A Machine Learning model to help identify patients with Post-Acute Sequelae of SARS-CoV-2 infection (PASC) using EHR data
In this section, we outline the systematic approach utilized for data preprocessing, feature engineering, selection, and model development.
Data Source:
Data was obtained from the UI Health EHR covering a period of March, 2020 – June, 2022. Data included patients who had a COVID-19 diagnosis only (N = 12174), who survived at least 30 days post-COVID-19 diagnosis.

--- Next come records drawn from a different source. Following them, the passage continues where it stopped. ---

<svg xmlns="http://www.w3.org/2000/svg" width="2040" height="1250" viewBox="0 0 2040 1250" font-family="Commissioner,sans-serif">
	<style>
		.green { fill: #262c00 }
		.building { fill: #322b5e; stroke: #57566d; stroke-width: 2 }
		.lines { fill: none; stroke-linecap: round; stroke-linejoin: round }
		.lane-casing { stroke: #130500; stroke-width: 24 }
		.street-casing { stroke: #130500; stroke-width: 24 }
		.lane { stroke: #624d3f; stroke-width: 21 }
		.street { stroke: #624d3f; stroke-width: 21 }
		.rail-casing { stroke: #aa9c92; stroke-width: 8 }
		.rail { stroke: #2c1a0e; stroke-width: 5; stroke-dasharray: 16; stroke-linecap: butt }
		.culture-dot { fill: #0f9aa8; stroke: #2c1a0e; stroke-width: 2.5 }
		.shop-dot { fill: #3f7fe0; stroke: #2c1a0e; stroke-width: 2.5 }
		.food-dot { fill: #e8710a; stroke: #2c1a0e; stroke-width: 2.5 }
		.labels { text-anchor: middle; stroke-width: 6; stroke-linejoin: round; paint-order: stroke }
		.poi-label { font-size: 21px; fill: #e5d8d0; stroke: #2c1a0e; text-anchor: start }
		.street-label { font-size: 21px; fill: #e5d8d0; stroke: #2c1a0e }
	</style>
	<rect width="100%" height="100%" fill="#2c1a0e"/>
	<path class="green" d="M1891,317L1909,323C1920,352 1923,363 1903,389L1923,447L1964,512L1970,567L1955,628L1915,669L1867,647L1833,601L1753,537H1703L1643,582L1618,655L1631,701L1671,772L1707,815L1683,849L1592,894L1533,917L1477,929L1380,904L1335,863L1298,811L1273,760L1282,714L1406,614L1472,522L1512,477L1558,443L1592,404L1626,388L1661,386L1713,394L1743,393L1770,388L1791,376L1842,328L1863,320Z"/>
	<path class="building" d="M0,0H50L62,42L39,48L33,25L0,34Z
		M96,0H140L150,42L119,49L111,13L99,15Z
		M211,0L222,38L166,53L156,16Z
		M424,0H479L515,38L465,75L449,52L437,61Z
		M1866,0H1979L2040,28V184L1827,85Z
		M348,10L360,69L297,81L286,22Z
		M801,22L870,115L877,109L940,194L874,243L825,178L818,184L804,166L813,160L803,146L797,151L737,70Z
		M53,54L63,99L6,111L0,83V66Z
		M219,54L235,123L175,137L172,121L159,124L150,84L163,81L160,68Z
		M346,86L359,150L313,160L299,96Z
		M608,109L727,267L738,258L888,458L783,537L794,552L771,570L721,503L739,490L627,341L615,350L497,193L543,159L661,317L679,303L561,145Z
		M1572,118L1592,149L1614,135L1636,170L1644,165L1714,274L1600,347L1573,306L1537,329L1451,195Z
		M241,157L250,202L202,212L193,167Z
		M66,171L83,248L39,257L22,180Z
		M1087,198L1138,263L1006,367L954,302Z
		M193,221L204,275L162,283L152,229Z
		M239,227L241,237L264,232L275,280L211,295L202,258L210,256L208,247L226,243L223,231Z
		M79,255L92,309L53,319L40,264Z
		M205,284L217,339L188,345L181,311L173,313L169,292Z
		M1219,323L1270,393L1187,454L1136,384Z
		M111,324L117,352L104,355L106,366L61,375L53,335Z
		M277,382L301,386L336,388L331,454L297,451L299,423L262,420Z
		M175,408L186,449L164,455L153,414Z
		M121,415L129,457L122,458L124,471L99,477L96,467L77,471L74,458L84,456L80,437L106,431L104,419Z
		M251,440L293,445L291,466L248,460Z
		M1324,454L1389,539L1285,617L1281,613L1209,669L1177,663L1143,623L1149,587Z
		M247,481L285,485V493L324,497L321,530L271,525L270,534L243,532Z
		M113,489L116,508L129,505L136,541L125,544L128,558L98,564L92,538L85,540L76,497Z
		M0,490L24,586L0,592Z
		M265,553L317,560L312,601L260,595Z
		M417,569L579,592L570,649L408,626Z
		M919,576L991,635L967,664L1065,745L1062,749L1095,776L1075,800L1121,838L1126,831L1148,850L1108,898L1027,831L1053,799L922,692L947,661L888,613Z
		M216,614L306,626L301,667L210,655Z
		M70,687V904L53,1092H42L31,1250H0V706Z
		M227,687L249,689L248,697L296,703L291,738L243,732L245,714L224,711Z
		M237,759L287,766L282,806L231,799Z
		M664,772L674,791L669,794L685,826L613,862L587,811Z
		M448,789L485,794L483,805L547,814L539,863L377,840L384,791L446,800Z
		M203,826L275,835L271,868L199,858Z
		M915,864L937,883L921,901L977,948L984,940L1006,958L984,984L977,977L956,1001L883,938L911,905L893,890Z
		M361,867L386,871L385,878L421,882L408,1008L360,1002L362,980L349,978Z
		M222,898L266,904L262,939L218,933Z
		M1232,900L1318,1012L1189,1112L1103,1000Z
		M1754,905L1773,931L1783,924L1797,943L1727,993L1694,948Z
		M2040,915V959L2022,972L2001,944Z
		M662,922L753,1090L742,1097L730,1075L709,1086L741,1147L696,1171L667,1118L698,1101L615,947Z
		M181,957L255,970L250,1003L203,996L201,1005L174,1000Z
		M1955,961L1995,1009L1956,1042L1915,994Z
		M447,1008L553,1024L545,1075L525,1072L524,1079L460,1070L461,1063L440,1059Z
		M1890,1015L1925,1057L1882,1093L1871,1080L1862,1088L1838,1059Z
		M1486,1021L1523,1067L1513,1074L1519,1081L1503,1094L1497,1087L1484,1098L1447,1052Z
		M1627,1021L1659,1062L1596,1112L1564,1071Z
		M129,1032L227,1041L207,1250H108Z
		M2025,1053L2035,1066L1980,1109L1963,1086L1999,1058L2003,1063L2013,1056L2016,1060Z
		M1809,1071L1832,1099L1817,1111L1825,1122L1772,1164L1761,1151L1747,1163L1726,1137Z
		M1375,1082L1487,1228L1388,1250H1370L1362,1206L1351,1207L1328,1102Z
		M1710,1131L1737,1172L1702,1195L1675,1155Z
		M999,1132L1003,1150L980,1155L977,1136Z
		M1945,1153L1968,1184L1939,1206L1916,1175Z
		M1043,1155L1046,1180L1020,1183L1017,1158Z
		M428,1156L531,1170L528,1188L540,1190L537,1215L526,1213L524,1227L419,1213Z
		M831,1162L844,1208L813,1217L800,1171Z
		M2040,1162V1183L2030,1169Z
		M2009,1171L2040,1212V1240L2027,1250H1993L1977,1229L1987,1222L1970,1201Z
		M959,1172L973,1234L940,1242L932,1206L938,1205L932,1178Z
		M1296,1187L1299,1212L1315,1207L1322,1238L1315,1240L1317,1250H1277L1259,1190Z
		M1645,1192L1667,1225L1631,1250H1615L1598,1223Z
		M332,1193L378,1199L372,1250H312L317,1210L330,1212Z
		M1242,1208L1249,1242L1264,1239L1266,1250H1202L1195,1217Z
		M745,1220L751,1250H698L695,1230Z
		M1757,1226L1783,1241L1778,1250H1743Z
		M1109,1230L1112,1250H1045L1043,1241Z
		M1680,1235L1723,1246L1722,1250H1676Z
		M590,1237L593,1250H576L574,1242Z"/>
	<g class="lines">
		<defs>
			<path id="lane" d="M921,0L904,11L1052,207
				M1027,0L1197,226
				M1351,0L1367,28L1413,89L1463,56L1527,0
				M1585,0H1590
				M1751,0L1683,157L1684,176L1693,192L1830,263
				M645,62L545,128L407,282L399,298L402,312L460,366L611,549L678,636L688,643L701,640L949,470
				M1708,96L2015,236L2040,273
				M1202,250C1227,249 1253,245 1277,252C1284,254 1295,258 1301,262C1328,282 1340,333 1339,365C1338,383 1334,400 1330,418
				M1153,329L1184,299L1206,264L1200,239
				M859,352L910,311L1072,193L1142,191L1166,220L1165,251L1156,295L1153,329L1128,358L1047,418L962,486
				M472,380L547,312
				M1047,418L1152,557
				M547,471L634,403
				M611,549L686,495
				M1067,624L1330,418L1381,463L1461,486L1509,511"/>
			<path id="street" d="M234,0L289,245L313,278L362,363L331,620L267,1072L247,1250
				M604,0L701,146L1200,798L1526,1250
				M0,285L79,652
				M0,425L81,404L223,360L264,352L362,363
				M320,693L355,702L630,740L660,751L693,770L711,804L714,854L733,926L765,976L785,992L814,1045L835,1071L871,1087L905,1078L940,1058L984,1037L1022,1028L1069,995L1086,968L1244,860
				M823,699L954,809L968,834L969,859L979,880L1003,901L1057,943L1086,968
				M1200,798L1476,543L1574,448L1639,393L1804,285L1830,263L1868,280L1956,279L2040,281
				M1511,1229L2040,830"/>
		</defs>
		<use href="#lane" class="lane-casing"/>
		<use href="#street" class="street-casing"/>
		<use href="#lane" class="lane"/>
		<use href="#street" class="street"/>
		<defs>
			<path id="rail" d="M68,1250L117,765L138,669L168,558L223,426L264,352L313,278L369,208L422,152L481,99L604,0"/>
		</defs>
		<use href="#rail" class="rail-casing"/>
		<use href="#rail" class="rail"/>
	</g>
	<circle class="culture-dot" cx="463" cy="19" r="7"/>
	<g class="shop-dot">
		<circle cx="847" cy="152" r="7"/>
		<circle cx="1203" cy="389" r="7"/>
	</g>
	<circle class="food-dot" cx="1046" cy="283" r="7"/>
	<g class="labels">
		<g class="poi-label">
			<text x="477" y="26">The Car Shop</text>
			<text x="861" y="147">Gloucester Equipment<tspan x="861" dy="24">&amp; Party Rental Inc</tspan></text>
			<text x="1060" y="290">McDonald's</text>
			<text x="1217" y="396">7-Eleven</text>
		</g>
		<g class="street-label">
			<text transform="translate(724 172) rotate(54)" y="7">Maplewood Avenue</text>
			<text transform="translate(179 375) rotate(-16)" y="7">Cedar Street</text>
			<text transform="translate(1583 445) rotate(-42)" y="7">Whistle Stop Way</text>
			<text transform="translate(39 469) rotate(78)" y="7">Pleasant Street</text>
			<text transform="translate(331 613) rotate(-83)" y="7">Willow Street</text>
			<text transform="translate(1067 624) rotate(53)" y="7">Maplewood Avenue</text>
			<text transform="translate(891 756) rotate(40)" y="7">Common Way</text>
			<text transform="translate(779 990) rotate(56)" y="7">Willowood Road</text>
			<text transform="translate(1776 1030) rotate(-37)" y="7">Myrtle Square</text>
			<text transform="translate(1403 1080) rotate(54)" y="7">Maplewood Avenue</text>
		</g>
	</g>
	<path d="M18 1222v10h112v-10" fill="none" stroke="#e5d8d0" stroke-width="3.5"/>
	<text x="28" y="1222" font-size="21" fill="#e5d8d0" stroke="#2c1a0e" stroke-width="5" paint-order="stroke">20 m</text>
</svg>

COVID-19 diagnoses was defined as patients with a positive laboratory test for COVID-19 (e.g., positive PCR for SARS-CoV-2 or diagnosis code indicating COVID-19 diagnosis. Data access was granted based on an IRB Exempt approval. The data was pulled for this population from the CCTS Clinical Research Datawarehouse (CRDW).
Data Preprocessing and Engineering:
Our datasets included patient demographics, diagnoses, and hospital visits, which we loaded into pandas DataFrames. A thorough exploratory analysis was undertaken to validate the integrity of the data. When engineering the diagnosis data, we incorporated the definition of Long COVID, which pertains to ongoing, relapsing, or new symptoms or conditions that manifest 30 or more days after a COVID infection. Consequently, we filtered out all diagnosis codes before and within 30 days of the initial COVID diagnosis, retaining only those that emerged post the 30-day period. This decision ensured that the long-term impact of COVID on patient health is accurately reflected in our analysis. Prior to the creation of data labels, we employed the PHEWAS (Phenome-Wide Association Studies) catalog (https://phewascatalog.org/phecode_x) to map detailed ICD-10 codes to a higher-level parent code, reducing data granularity while preserving clinical relevance. This upcoding process was essential to manage the specificity of diagnoses and to ensure the practical applicability of our predictive models. In refining our dataset, we filtered demographic and visitation records based on patient identifiers from the diagnosis data. We merged these details, inputing missing visitation data with zeros and treating age as a continuous variable. This dataFrame was further merged with the PASC diagnosis dataFrame, coding absent labels as zero to denote negative cases. Columns deemed non- essential, such as dates, ICD-10 codes (retaining the descriptive code names), and others without predictive value, were omitted. Column names were standardized by replacing unsupported characters, and we ensured data type consistency by casting all features to integers. This left us with a total of 10573 patients.
Feature Engineering and Selection:
The class imbalance of 10406 negatives to 167 positives posed a significant challenge. To address this,we adopted the ADASYN (Adaptive Synthetic Sampling Approach) to enhance the representation of the minority class in the training set, thereby improving our model's predictive performance across classes. We initially employed LightGBM, a gradient-boosting framework, to assess feature importance. The top 500 features were selected based on their importance scores. A feature correlation analysis was then conducted, removing features with a correlation above 0.7 to mitigate multicollinearity. The StandardScaler was applied to normalize the feature space, crucial for models sensitive to feature scaling, such as SVM.
Model Development and Evaluation:
Our primary model, a LightGBM classifier, underwent hyperparameter tuning through Bayesian Optimization over 50 iterations with 5-fold cross-validation, with model parameters carefully selected to optimize performance. A suite of ensemble models, including Gradient Boosting, Bagging Classifiers, Random Forest, and Logistic Regression, complemented our predictive framework. These models, alongside the optimized LightGBM and SVM, were integrated as base learners into our Stacking Classifier, with a Bagging Classifier serving as the meta-model. The optimized LightGBM model and the Stacking Classifier were trained on the resampled training data. Early stopping criteria based on validation set performance were implemented to prevent overfitting. Model performance was evaluated using Accuracy, ROC AUC, and F1-score. Post-optimization, feature importance was revisited, and a precision-recall trade-off was visualized through a curve, providing insight into the balance between sensitivity and specificity achieved by our model.